Francine Saillant is Professor of Anthropology at Université Laval and Director of the Centre de recherche Cultures-Arts-Sociétés (CÉLAT). She was Editor of the journal Anthropologie et societies, President of the Canadian Anthropology Society in 2008 and President of the ACFAS Congress in 2013. She is notably the author of Le mouvement noir au Brésil (2000-2010). Réparations, droits et citoyenneté (PUL/Éditions Académia, 2014) and co-edited the book Afrodescendances, cultures et citoyenneté (PUL, 2012) and the book The Lausanne Manifesto. For a Non-Hegemonic Anthropology (Liber, 2011). She directed four films about the Black Brazilian Movement (2000-2010), in close collaboration with Alexandrine Boudreault-Fournier, Jacques D’Adesky, Ialorixa Torody D’Ogum and Pedro Simonard, all edited in a DVD box entitled Resistência.
Mohammed Bashir Salau joined the history faculty at University of Mississippi in 2006 as Assistant Professor and was promoted to an associate professorship in 2012. His research interests include: Islam, slavery and European imperialism. Salau’s primary research focuses on historical developments in West Africa. He is the author of The West African Slave Plantation: A Case Study.

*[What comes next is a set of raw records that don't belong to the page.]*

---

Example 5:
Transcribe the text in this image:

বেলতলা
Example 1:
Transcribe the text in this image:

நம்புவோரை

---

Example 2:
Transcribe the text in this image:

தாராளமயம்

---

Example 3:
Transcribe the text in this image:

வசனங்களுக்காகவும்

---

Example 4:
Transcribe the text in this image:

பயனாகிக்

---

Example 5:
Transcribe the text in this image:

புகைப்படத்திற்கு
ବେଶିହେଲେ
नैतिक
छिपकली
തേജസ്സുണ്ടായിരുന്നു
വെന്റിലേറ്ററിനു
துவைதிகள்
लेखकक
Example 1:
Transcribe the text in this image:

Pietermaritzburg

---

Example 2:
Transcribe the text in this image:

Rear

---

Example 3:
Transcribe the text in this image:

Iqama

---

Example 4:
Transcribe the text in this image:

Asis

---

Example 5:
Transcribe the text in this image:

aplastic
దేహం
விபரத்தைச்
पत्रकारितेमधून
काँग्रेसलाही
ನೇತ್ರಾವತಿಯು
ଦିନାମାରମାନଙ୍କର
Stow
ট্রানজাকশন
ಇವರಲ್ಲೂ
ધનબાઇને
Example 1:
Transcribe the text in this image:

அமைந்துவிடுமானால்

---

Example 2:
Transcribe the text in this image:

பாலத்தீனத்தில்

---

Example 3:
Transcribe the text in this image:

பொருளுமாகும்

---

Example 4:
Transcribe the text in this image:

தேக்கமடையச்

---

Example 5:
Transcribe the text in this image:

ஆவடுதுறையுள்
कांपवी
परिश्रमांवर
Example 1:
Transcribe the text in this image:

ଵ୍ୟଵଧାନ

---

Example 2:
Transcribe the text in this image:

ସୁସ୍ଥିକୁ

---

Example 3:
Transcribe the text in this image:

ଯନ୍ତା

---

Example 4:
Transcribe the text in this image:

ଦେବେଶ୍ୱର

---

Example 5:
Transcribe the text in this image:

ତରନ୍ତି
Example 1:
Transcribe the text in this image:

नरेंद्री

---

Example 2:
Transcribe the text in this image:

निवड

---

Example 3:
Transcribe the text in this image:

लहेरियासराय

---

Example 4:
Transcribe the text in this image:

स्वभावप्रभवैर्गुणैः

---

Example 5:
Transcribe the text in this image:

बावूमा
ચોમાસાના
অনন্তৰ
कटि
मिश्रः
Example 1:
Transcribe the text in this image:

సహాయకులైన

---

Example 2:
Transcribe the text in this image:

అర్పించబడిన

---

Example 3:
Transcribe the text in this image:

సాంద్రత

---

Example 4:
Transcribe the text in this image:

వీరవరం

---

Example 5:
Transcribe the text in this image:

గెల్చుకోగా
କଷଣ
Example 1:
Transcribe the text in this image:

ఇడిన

Alberto da Costa e Silva (São Paulo, 1931) was ambassador in Nigeria, Portugal, Colombia and Paraguay. Doctor honoris causa by Obafemi Awolowo University (Ife, Nigeria), Universidade Federal Fluminense and Universidade Federal da Bahia (Brazil). His books include A enxada e a lança: a África antes dos portugueses (1996), A manilha e o libambo: a África e a escravidão, de 1500 a 1700 (2002), Um rio chamado Atlântico: a África no Brasil e o Brasil na África (2003), Francisco Félix de Souza, mercador de escravos (2004) e Imagens da África (2012)
Estevam C. Thompson is Assistant Professor of African History at the Universidade de Brasília, Brazil. He is currently doing his PhD at York University on the Social History of the slave trade in Angola in the eighteenth and nineteenth centuries.